Weasel words are highly emotive words that are used to manipulate perception, transferring feeling to ideas or products or policies. Weasel words take people hostage emotionally pressuring them to buy, or accept, or reject something.
Buyer beware! Thinker beware! Voter beware!
In my post, “Abuse Can Be a Weasel Word,” I confronted the tendency in our litigious and sound bite society to throw around words like abuse, in order to discredit and marginalize one’s opponents.
Today, I’d like to consider the use of ADDICTION to do the same.
Addiction, however, has the benefit of being a double edged weasel word.
On the one hand, we take any activity of which we don’t approve and, by labeling someone an addict, “Y is addicted to Z,” associate images of homeless waste products who haven’t bathed in a month and sit around doped out with needles still inside their veins with anyone who drinks more than we think they should, or gets caught attending, however intermittently, to sexually explicit materials (I am not condoning, just observing), or refuses to give up sugar products… they are all addicts, you see.
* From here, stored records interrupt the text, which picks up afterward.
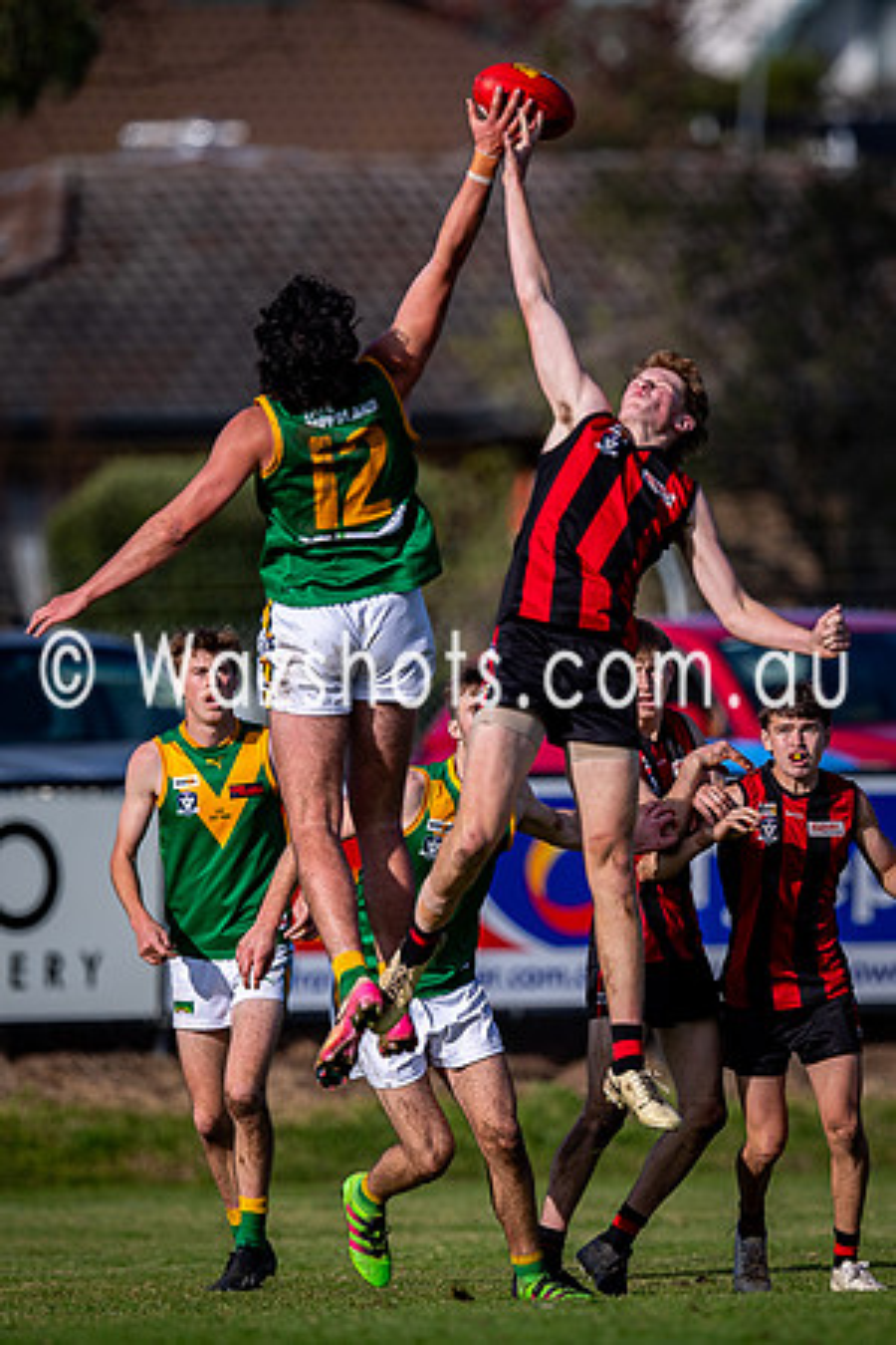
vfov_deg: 2.7
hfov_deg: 1.8
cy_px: 672
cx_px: 586
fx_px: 27998
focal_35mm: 750
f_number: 4
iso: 160
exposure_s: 1/2000
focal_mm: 500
One’s stomach may sour on a person at the very attachment of the term to them. Grace is not thwarted, per se, but our hope for them is diminished and our tolerance for their friendship nipped; we can’t help but hold them and anything they might say in their own defense against such labels with derision, and a sad kind of pity. They are dehumanized by the accusation… which makes “addiction” a powerfully manipulative term.
I know one wife who attended Al-Anon because her husband insisted on having one beer a night when he came home from work, though he’d never been drunk a day in his life. She told everyone she met that her husband was an addict, a hopeless alcoholic.
It is a little like pasting someone with the label liar or crazy… anything one says after being fettered with the reputation can hardly be believed… it’s the addiction talking.
We also, however, have come to use the term addict as an excuse, a means of shirking responsibility for our actions. “I’m not to blame! I’m an addict!” Addiction has become the fast track term to blamelessness… we’re not bad people who make bad choices… We’re ill. We’re sick. We need help not blame.
In truth, people do need help (sin is ensnaring), but to what do we attach the term ADDICTION, these days? EVERYTHING!!! Emotional addiction, psychological addiction, physical addiction. Addictive behaviors, substances, impulse control. In truth, the whole human race is a race of addicts, soothing their anxieties with almost anything they can get their heads around.
When everything is an addiction, and everyone is an addict, however, what meaning does the term have anymore? That nobody is responsible for their behavior? That we’re all just animals who can’t control ourselves, not sinners who won’t control ourselves?
Calls to repentance become insensitive by nature… the last thing a wounded soul needs.
When I was growing up back when we still communicated long distances with intermittent smoke puffs, hoping for a good updraft and no wind, addiction was a physiological term… it addressed the bodies dependence on substances that send the body reeling when denied.
Now, since everything we do to self-sooth habitually causes chemical reactions in the brain, everything becomes an addiction, a dismissal on the one hand and an inviolate excuse for our sin on the other.
Now, addiction is real, a powerful enemy to defeat, and I am glad that we have people who specialize in helping people with real addictions, but we do a disservice to those suffering from them when we broaden the word to encompass everything and when we throw around the accusation manipulatively to discredit our opponents.